La fractura de la alianza saudí-emiratí, que anteriormente había apoyado al gobierno de Yemen reconocido internacionalmente contra los rebeldes hutíes respaldados por Irán, ha resultado en que las dos potencias del Golfo respalden a facciones opuestas sobre el terreno. El STC, apoyado por los EAU, ahora está presionando por la independencia de un estado separatista en el sur de Yemen.
El viernes, las fuerzas respaldadas por los EAU declararon que había comenzado una "guerra", acusando a las fuerzas terrestres respaldadas por Arabia Saudita de lanzar un ataque en conjunto con los ataques de la fuerza aérea saudí. Las acusaciones resaltan la creciente brecha entre los antiguos aliados.
La guerra civil de Yemen comenzó en 2014 cuando el movimiento hutí tomó el control de gran parte del norte de Yemen, incluida la capital, Sanaa. Desde entonces, el conflicto ha sumido a la ya empobrecida nación en una crisis humanitaria, marcada por la violencia generalizada, el desplazamiento y una grave crisis de hambre. Las Naciones Unidas han advertido repetidamente que Yemen enfrenta uno de los peores desastres humanitarios del mundo.
La coalición liderada por Arabia Saudita, incluidos los EAU, intervino en Yemen en 2015 con el objetivo declarado de restaurar el gobierno del presidente Abd-Rabbu Mansour Hadi. Sin embargo, la intervención ha sido ampliamente criticada por exacerbar el conflicto y contribuir a las bajas civiles.

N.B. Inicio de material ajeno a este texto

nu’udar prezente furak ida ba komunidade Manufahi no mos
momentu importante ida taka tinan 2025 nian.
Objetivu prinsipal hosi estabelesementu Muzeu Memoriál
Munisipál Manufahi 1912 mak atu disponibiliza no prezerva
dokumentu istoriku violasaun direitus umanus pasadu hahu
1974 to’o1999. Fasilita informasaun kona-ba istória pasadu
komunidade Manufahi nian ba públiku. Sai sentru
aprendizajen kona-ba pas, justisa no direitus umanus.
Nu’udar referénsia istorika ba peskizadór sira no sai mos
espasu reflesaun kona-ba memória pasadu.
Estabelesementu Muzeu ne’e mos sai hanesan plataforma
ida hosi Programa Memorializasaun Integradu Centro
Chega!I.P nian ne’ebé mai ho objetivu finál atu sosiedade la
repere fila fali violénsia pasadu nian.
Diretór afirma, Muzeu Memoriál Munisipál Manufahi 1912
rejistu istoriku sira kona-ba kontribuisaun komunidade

Los enfrentamientos actuales entre las fuerzas respaldadas por Arabia Saudita y los EAU añaden una nueva capa de complejidad al conflicto ya multifacético. El potencial de un estado separatista en el sur de Yemen plantea preocupaciones sobre la futura integridad territorial y la estabilidad del país. La situación también presenta un desafío a los esfuerzos internacionales para mediar en una resolución pacífica de la guerra.
Los analistas sugieren que la evolución de la dinámica podría envalentonar aún más a los rebeldes hutíes, lo que podría prolongar el conflicto y profundizar la crisis humanitaria. La comunidad internacional está monitoreando de cerca la situación, con llamados a la desescalada y un enfoque renovado en la búsqueda de una solución política al conflicto yemení.